Chief Executive Officer John Chambers said sales this quarter will climb as much as 20 % to $8.8 billion as the company reaps more gains from the Scientific-Atlanta business. Analysts expected $8.57 billion in sales, according to a Bloomberg survey.
Rival Juniper Networks Inc. added 58 cents to $19.21.
Analysts estimate technology companies’ earnings rose 2.3 % last quarter. For the full year, the group’s profit is projected to increase 22 %, the most among 10 industries, according to data compiled by Bloomberg.
Among other computer-related shares, Broadcom surged $1.93, or 6 %, to $33.92. The maker of chips for consumer devices was raised to “overweight” from “equal-weight” at Morgan Stanley.
Nortel Networks Corp. gained $1.04 to $26.97. North America’s largest maker of telephone gear plans to cut about 2,900 jobs worldwide in the next two years, striving to trim costs to improve profit growth.
A measure of information technology companies advanced 1 % for the best performance among 10 industry groups in the S&P 500.
Equity Office Properties Trust fell 59 cents to $55.46. Vornado Realty Trust dropped its bid for the company, paving the way for Blackstone Group LP to complete the largest leveraged buyout in history for $39 billion.
Companies reporting earnings gained.
Apollo Group Inc. soared $3.65, or 8.6 %, to $45.89, the steepest rise in the S&P 500. The largest U.S. operator of for-profit colleges advanced as much as 11 %, the most in more than six years, after reporting first-quarter profit that beat analysts’ estimates.
News Corp., the world’s third-largest media company, climbed 41 cents to $23.39 after reporting second-quarter profit that beat analysts’ estimates.
DirecTV Group Inc. gained $1.70 to $25.67. The largest U.S. satellite-television company said fourth-quarter profit almost tripled as subscriber growth and average sales per customer increased more than analysts estimated.
Cigna Corp. gained $2.17 to $139.29. The fourth-largest U.S. health insurer said profit last quarter climbed 10 % to $232 million after the purchase of a benefits supplier added customers.
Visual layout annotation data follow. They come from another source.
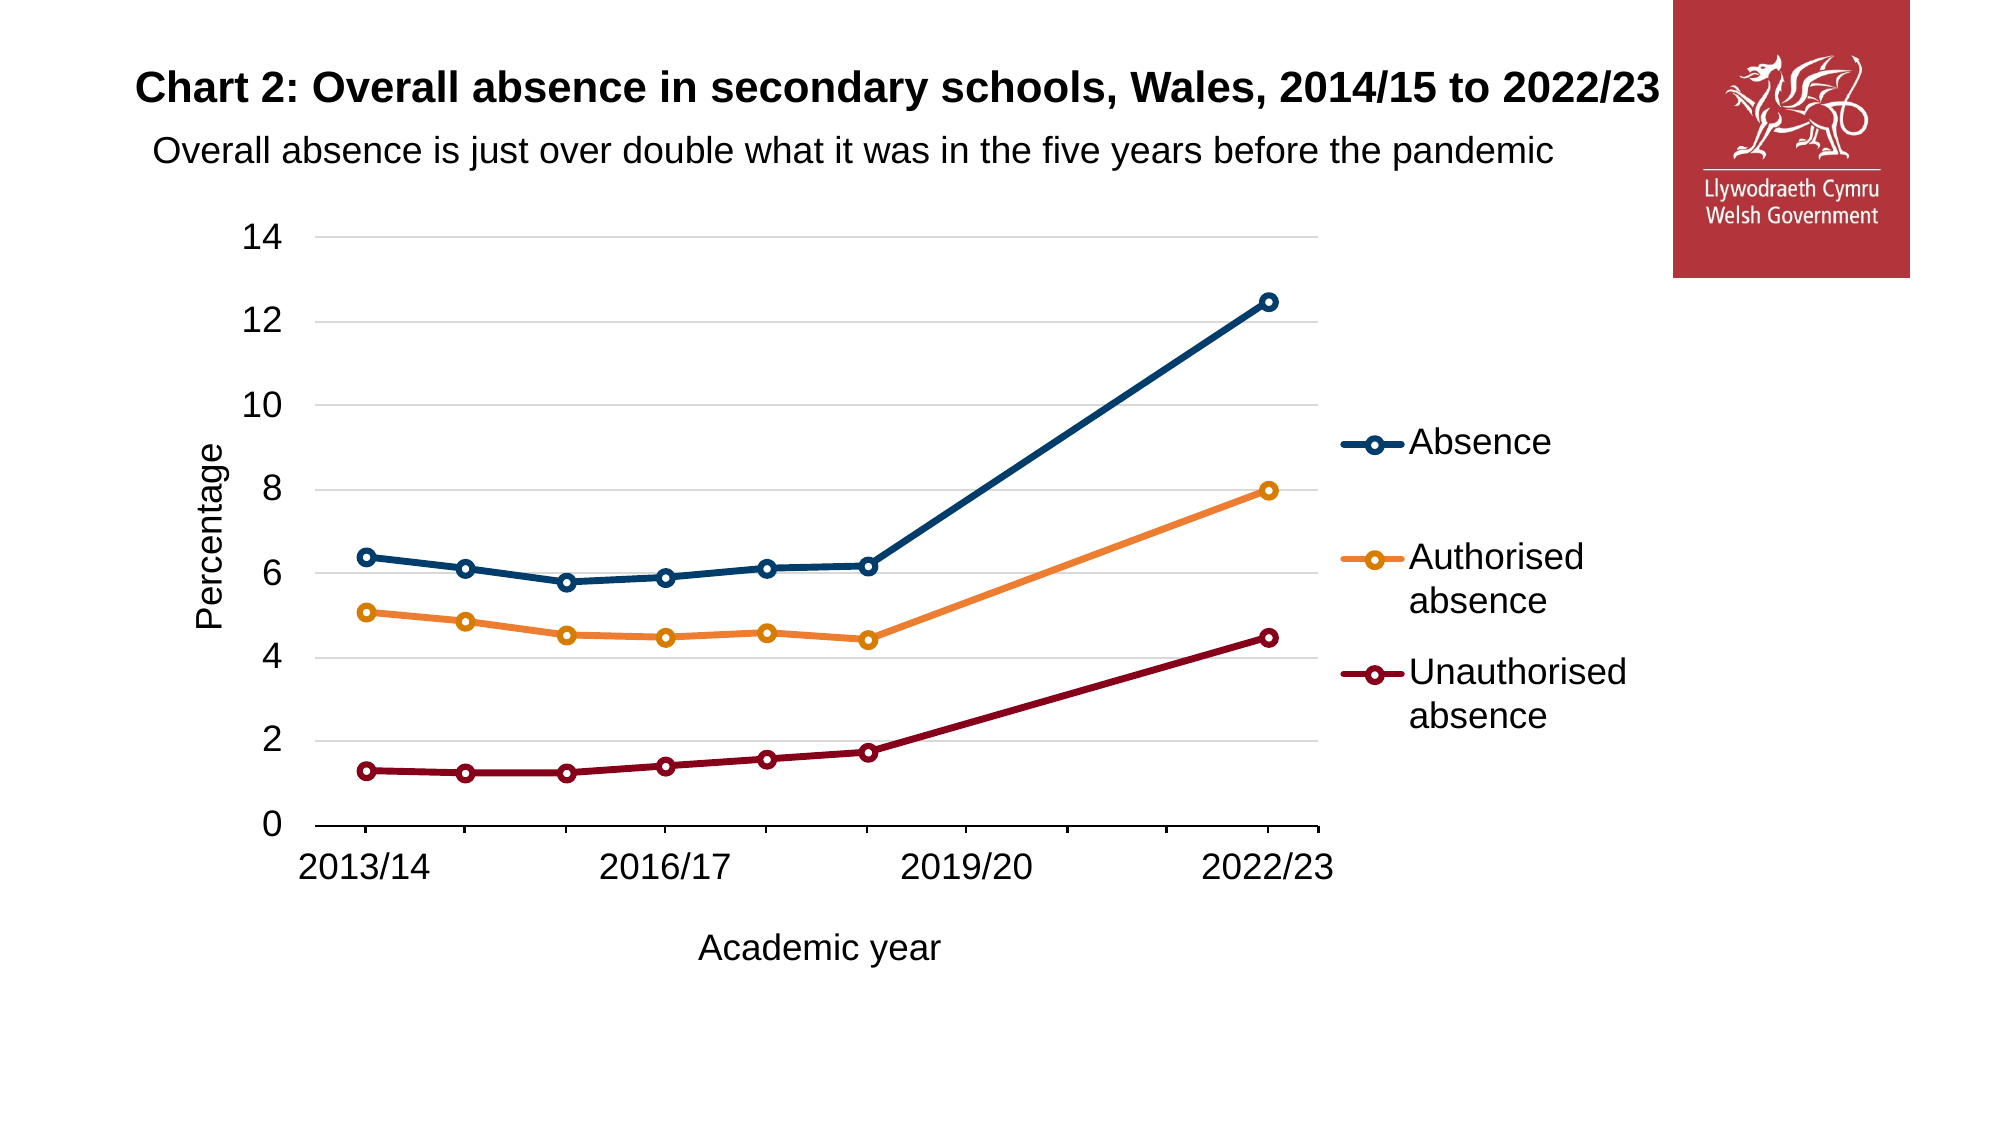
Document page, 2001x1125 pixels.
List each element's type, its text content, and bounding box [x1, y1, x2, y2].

text_box Overall absence is just over double what it was in the five years before the pandemic [137, 118, 1881, 179]
title Chart 2: Overall absence in secondary schools, Wales, 2014/15 to 2022/23 [114, 30, 1682, 119]
picture [130, 200, 1667, 1035]
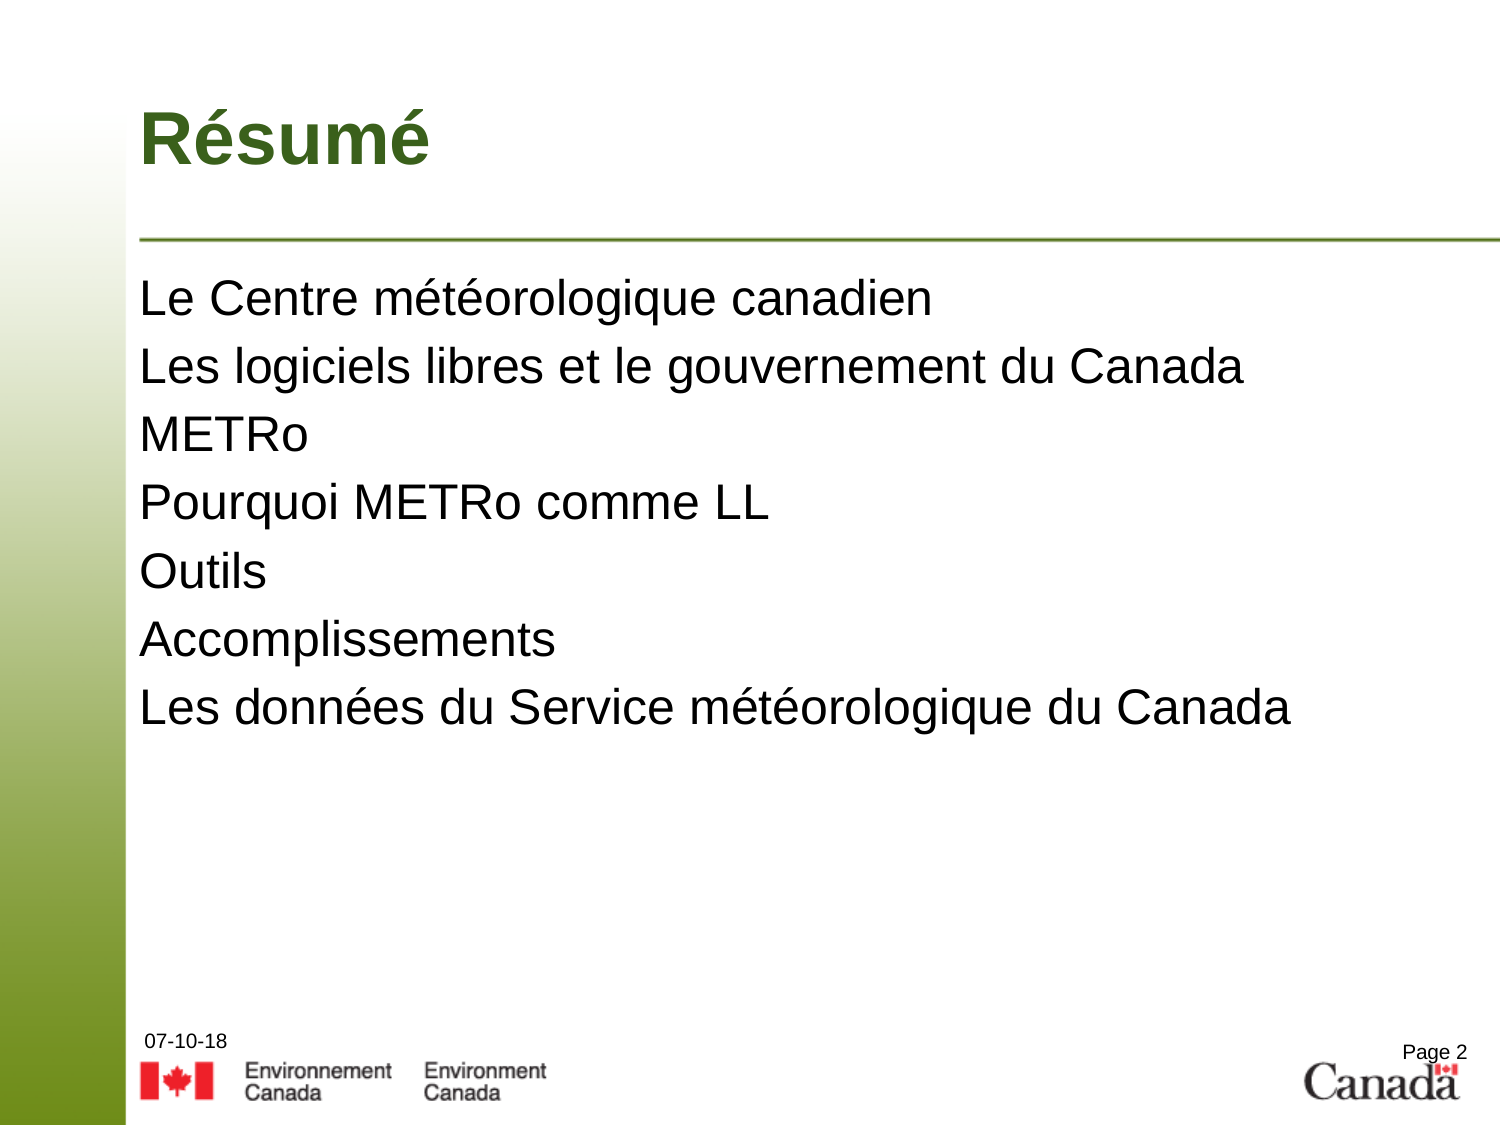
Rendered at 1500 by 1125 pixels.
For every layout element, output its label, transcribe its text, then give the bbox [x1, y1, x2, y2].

list Le Centre météorologique canadien Les logiciels libres et le gouvernement du Canada METRo Pourquoi METRo comme LL Outils Accomplissements Les données du Service météorologique du Canada [125, 262, 1463, 1026]
picture [0, 0, 1500, 1125]
title Résumé [125, 45, 1463, 233]
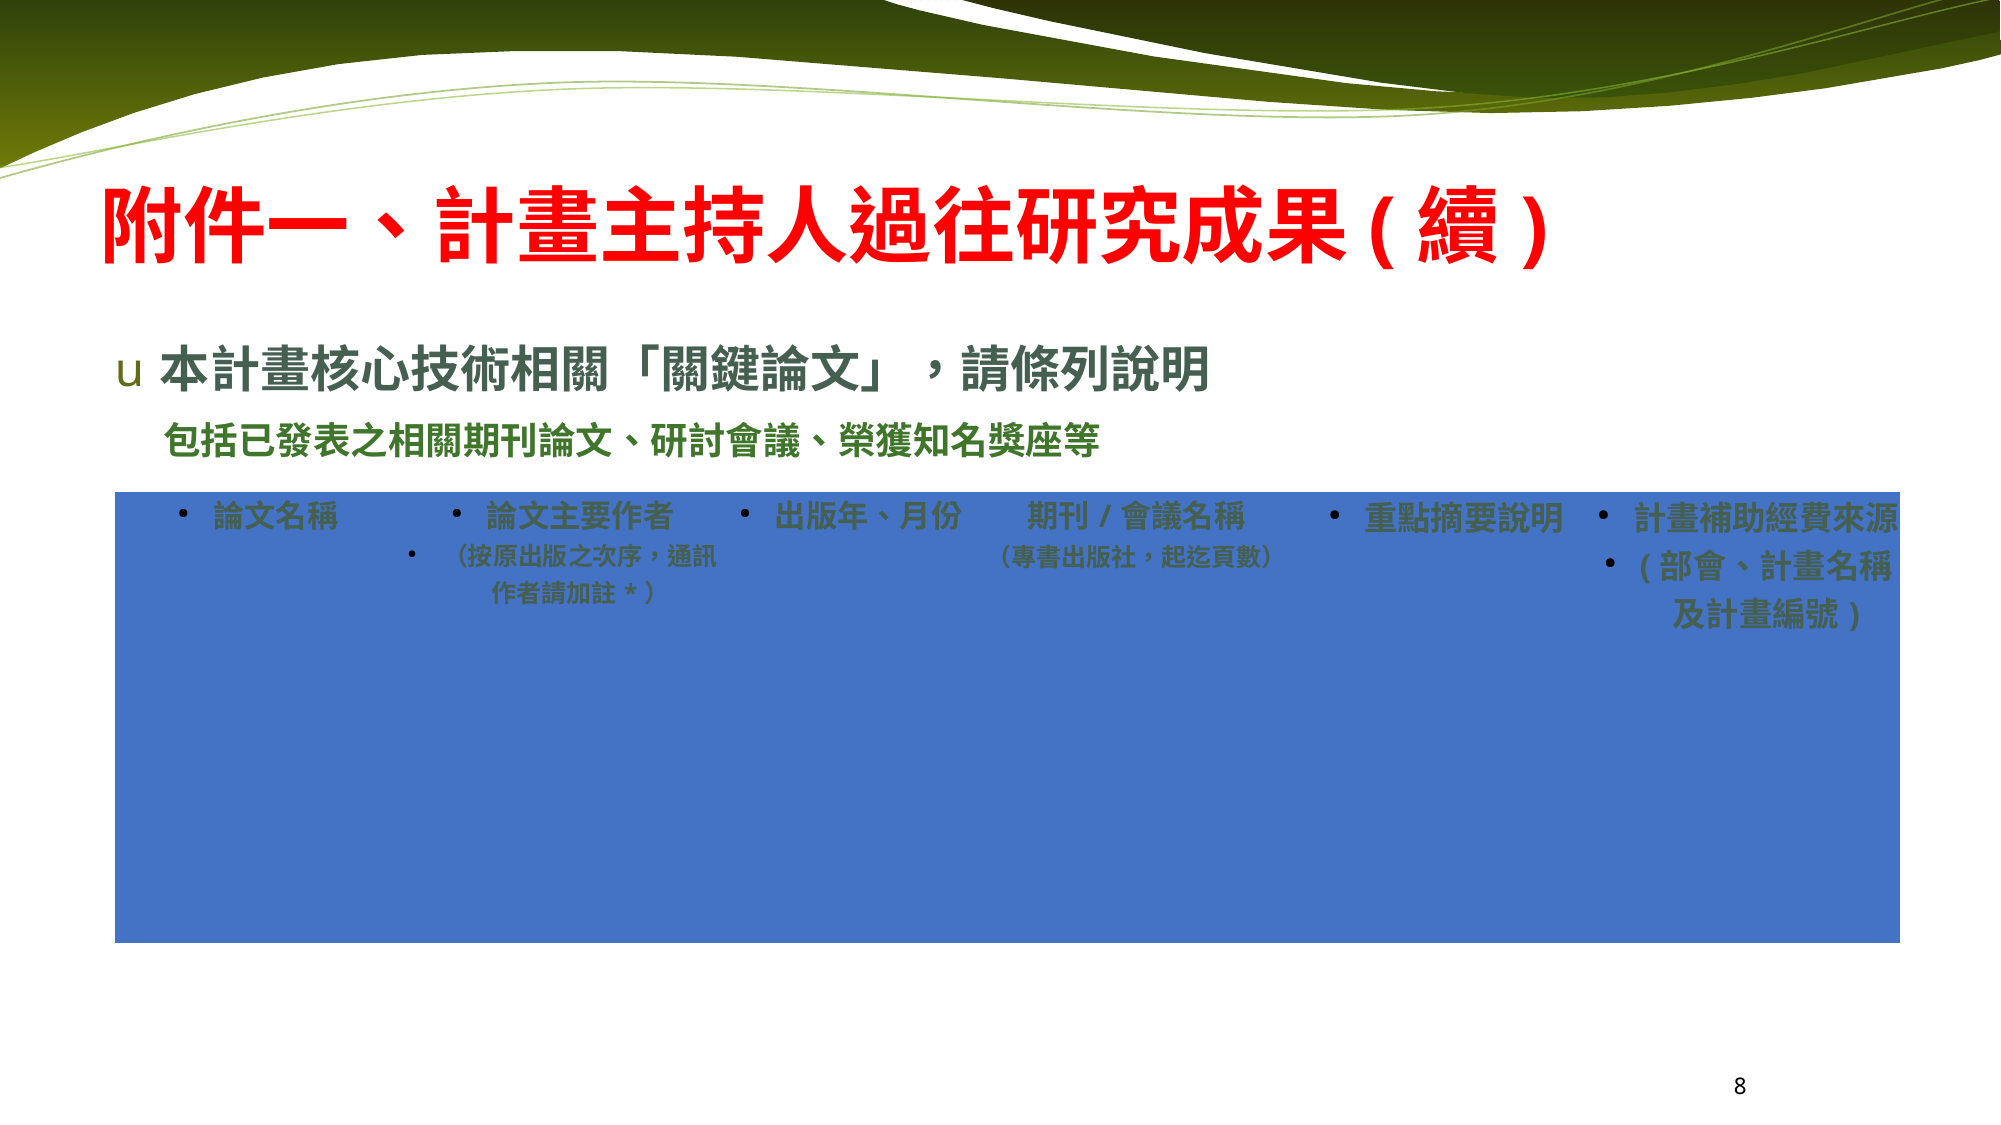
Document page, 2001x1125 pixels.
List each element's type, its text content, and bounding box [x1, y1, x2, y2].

Earnings, excluding some items, was $2.61 a share in the quarter, beating the $2.26 average estimate of analysts.
FEI Co. advanced $5.27 to $30.58. The maker of ion-beam workstations forecast profit of as much as 32 cents a share for the first quarter. That topped the 25-cent average analyst estimate compiled by Bloomberg. Fourth-quarter sales, bookings and profit exceeded FEI’s forecasts. Credit Suisse raised the shares to “neutral” from “underperform.”
Tyco, Forest Labs
Tyco International Ltd. and Forest Laboratories Inc. fell as analysts recommended investors reduce holdings in the shares.
Tyco, the world’s biggest maker of electronic connectors and security systems, fell 74 cents to $31.85. Deutsche Bank AG cut its recommendation on the stock to “hold” from “buy” a day after Tyco reported first-quarter earnings fell on costs to split itself into three independent companies.
Forest Laboratories, the maker of the Lexapro antidepressant and Namenda for Alzheimer’s disease, lost $2.34 to $55.50. Citigroup Investment Research lowered its rating for the stock to “sell” from “hold.” The firm also cut its share price estimate by 13 % to $47.
Whirlpool Corp. dropped $2.72 to $92.18. The world’s largest appliance maker lowered its 2007 earnings forecast, sending the stock to its biggest loss in six months.